## Information
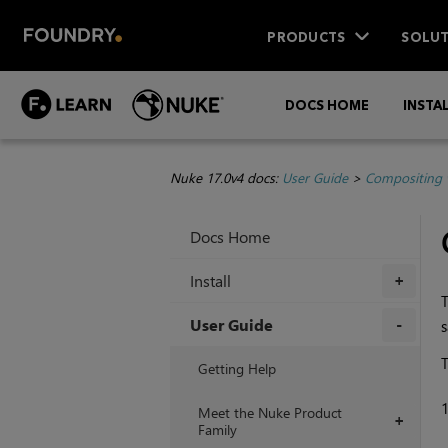
PRODUCTS
SOLUT
DOCS HOME
INSTA
Nuke 17.0v4 docs:
User Guide
>
Compositing 
Docs Home
Install
+
User Guide
s
+
T
Getting Help
Meet the Nuke Product
+
Family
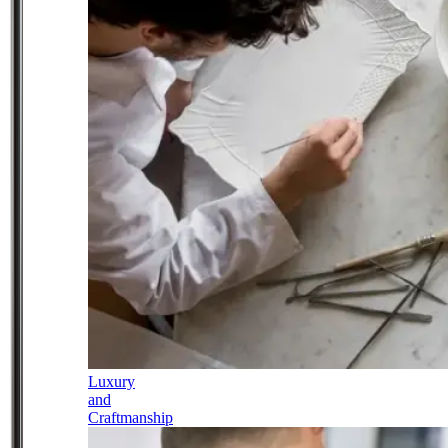
Luxury
and
Craftmanship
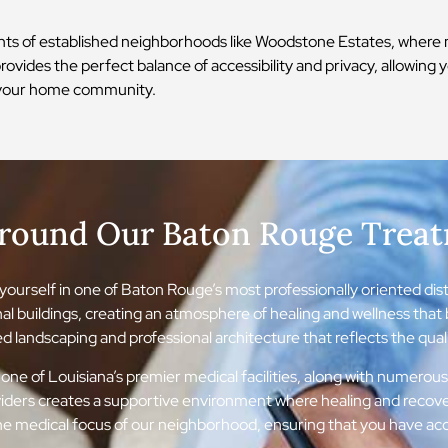
ts of established neighborhoods like Woodstone Estates, where m
rovides the perfect balance of accessibility and privacy, allowing 
in your home community.
Around Our Baton Rouge Trea
ourself in one of Baton Rouge’s most professionally oriented distri
nal buildings, creating an atmosphere of healing and wellness tha
 landscaping and professional architecture that reflects the qualit
one of Louisiana’s premier medical facilities, along with numerous
oviders creates a supportive environment where healing and recov
e medical focus of our neighborhood, ensuring that you have acce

## Work instruction
Print exactly the lines above that run from the one with "Getting Help" down to the one with "ourself in one", and omit the pictures.

## Result of this exercise
Getting Help
Meet the Nuke Product
+
Family
Luxury
and
Craftmanship
ts of established neighborhoods like Woodstone Estates, where m
rovides the perfect balance of accessibility and privacy, allowing 
in your home community.
Around Our Baton Rouge Trea
ourself in one of Baton Rouge’s most professionally oriented distri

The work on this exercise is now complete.